On Wed, Nov 9, 2011 at 3:40 AM, Nick Treleaven nick.treleaven@btinternet.com wrote:
On 04/11/2011 00:21, Lex Trotman wrote:
Geany has many places where a short function then calls another short function which calls another short function, none of which are re-used. Personally I find this way of writing code less efficient and very hard to follow and understand as a whole, but others find it easier to think only in terms of each little piece. YMMV
Here may be somewhere where we disagree fundamentally, because:
Probably :)
- long functions cause bugs
Rubbish, wrong functions cause bugs no matter how long, and being unable to see the whole logic leads to wrong design.
- too many variables in one place cause bugs
Thats what declarations in inner blocks are for :)
I'm sure there are statisics to back this up, it's well known in code analysis/reliability circles.
And there are also statistics that say the opposite, that breaking it up too far over complicates things and causes unreliability.
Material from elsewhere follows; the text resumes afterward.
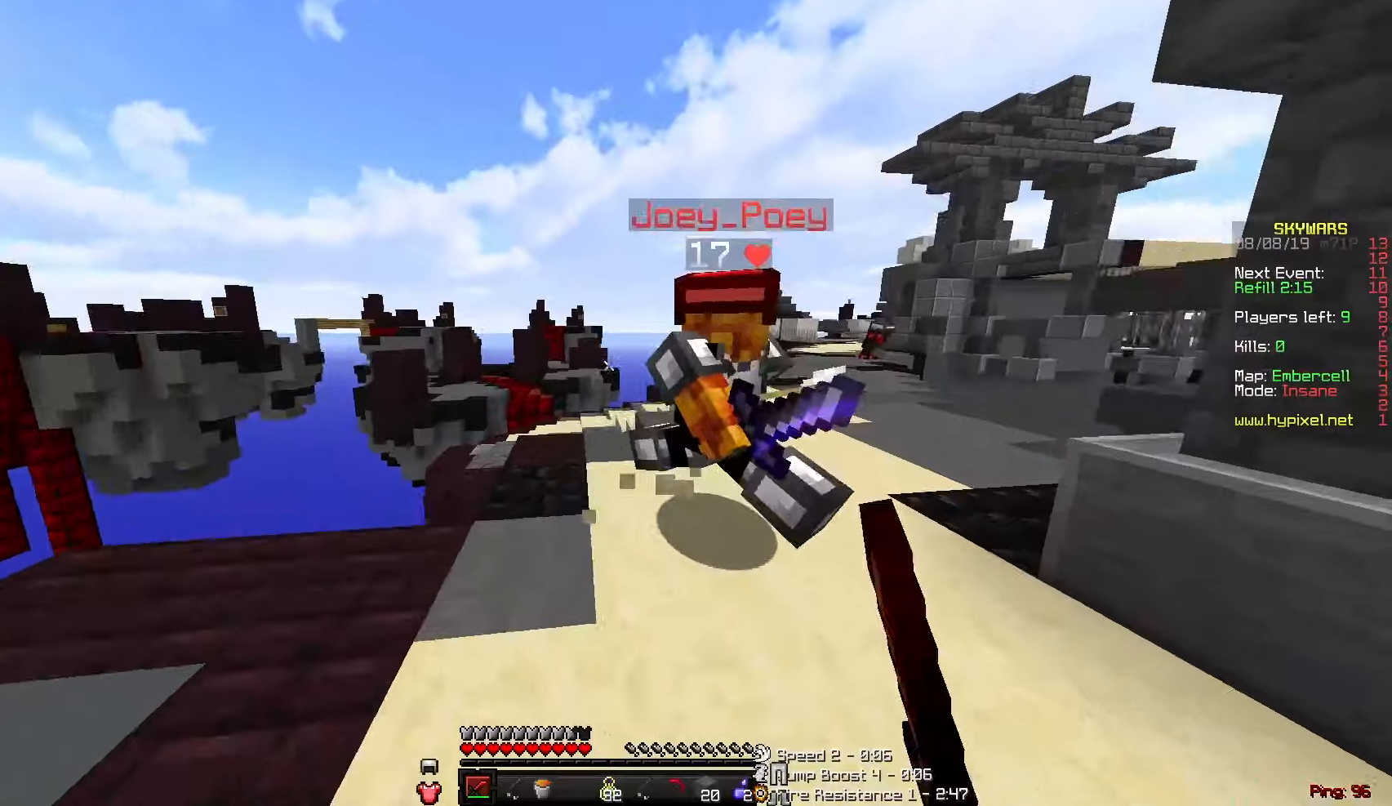
{"dt_ms": 500, "keys": [], "mouse": ["left"], "events": [[233, "w", "up"], [484, "d", "up"]]}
Breaking up logical tasks into functions is crucial to writing maintainable code, functions *are not just about code reuse*.
Yes, the key word here is *logical*, too big is bad and too small is bad, but what is too big and what is too small depends on the person and what the code is doing. It isn't a one size fits all.
I just noted that for me parts of Geany err on the too small side.
I guess we won't ever all agree on this, so we all have to be tolerant.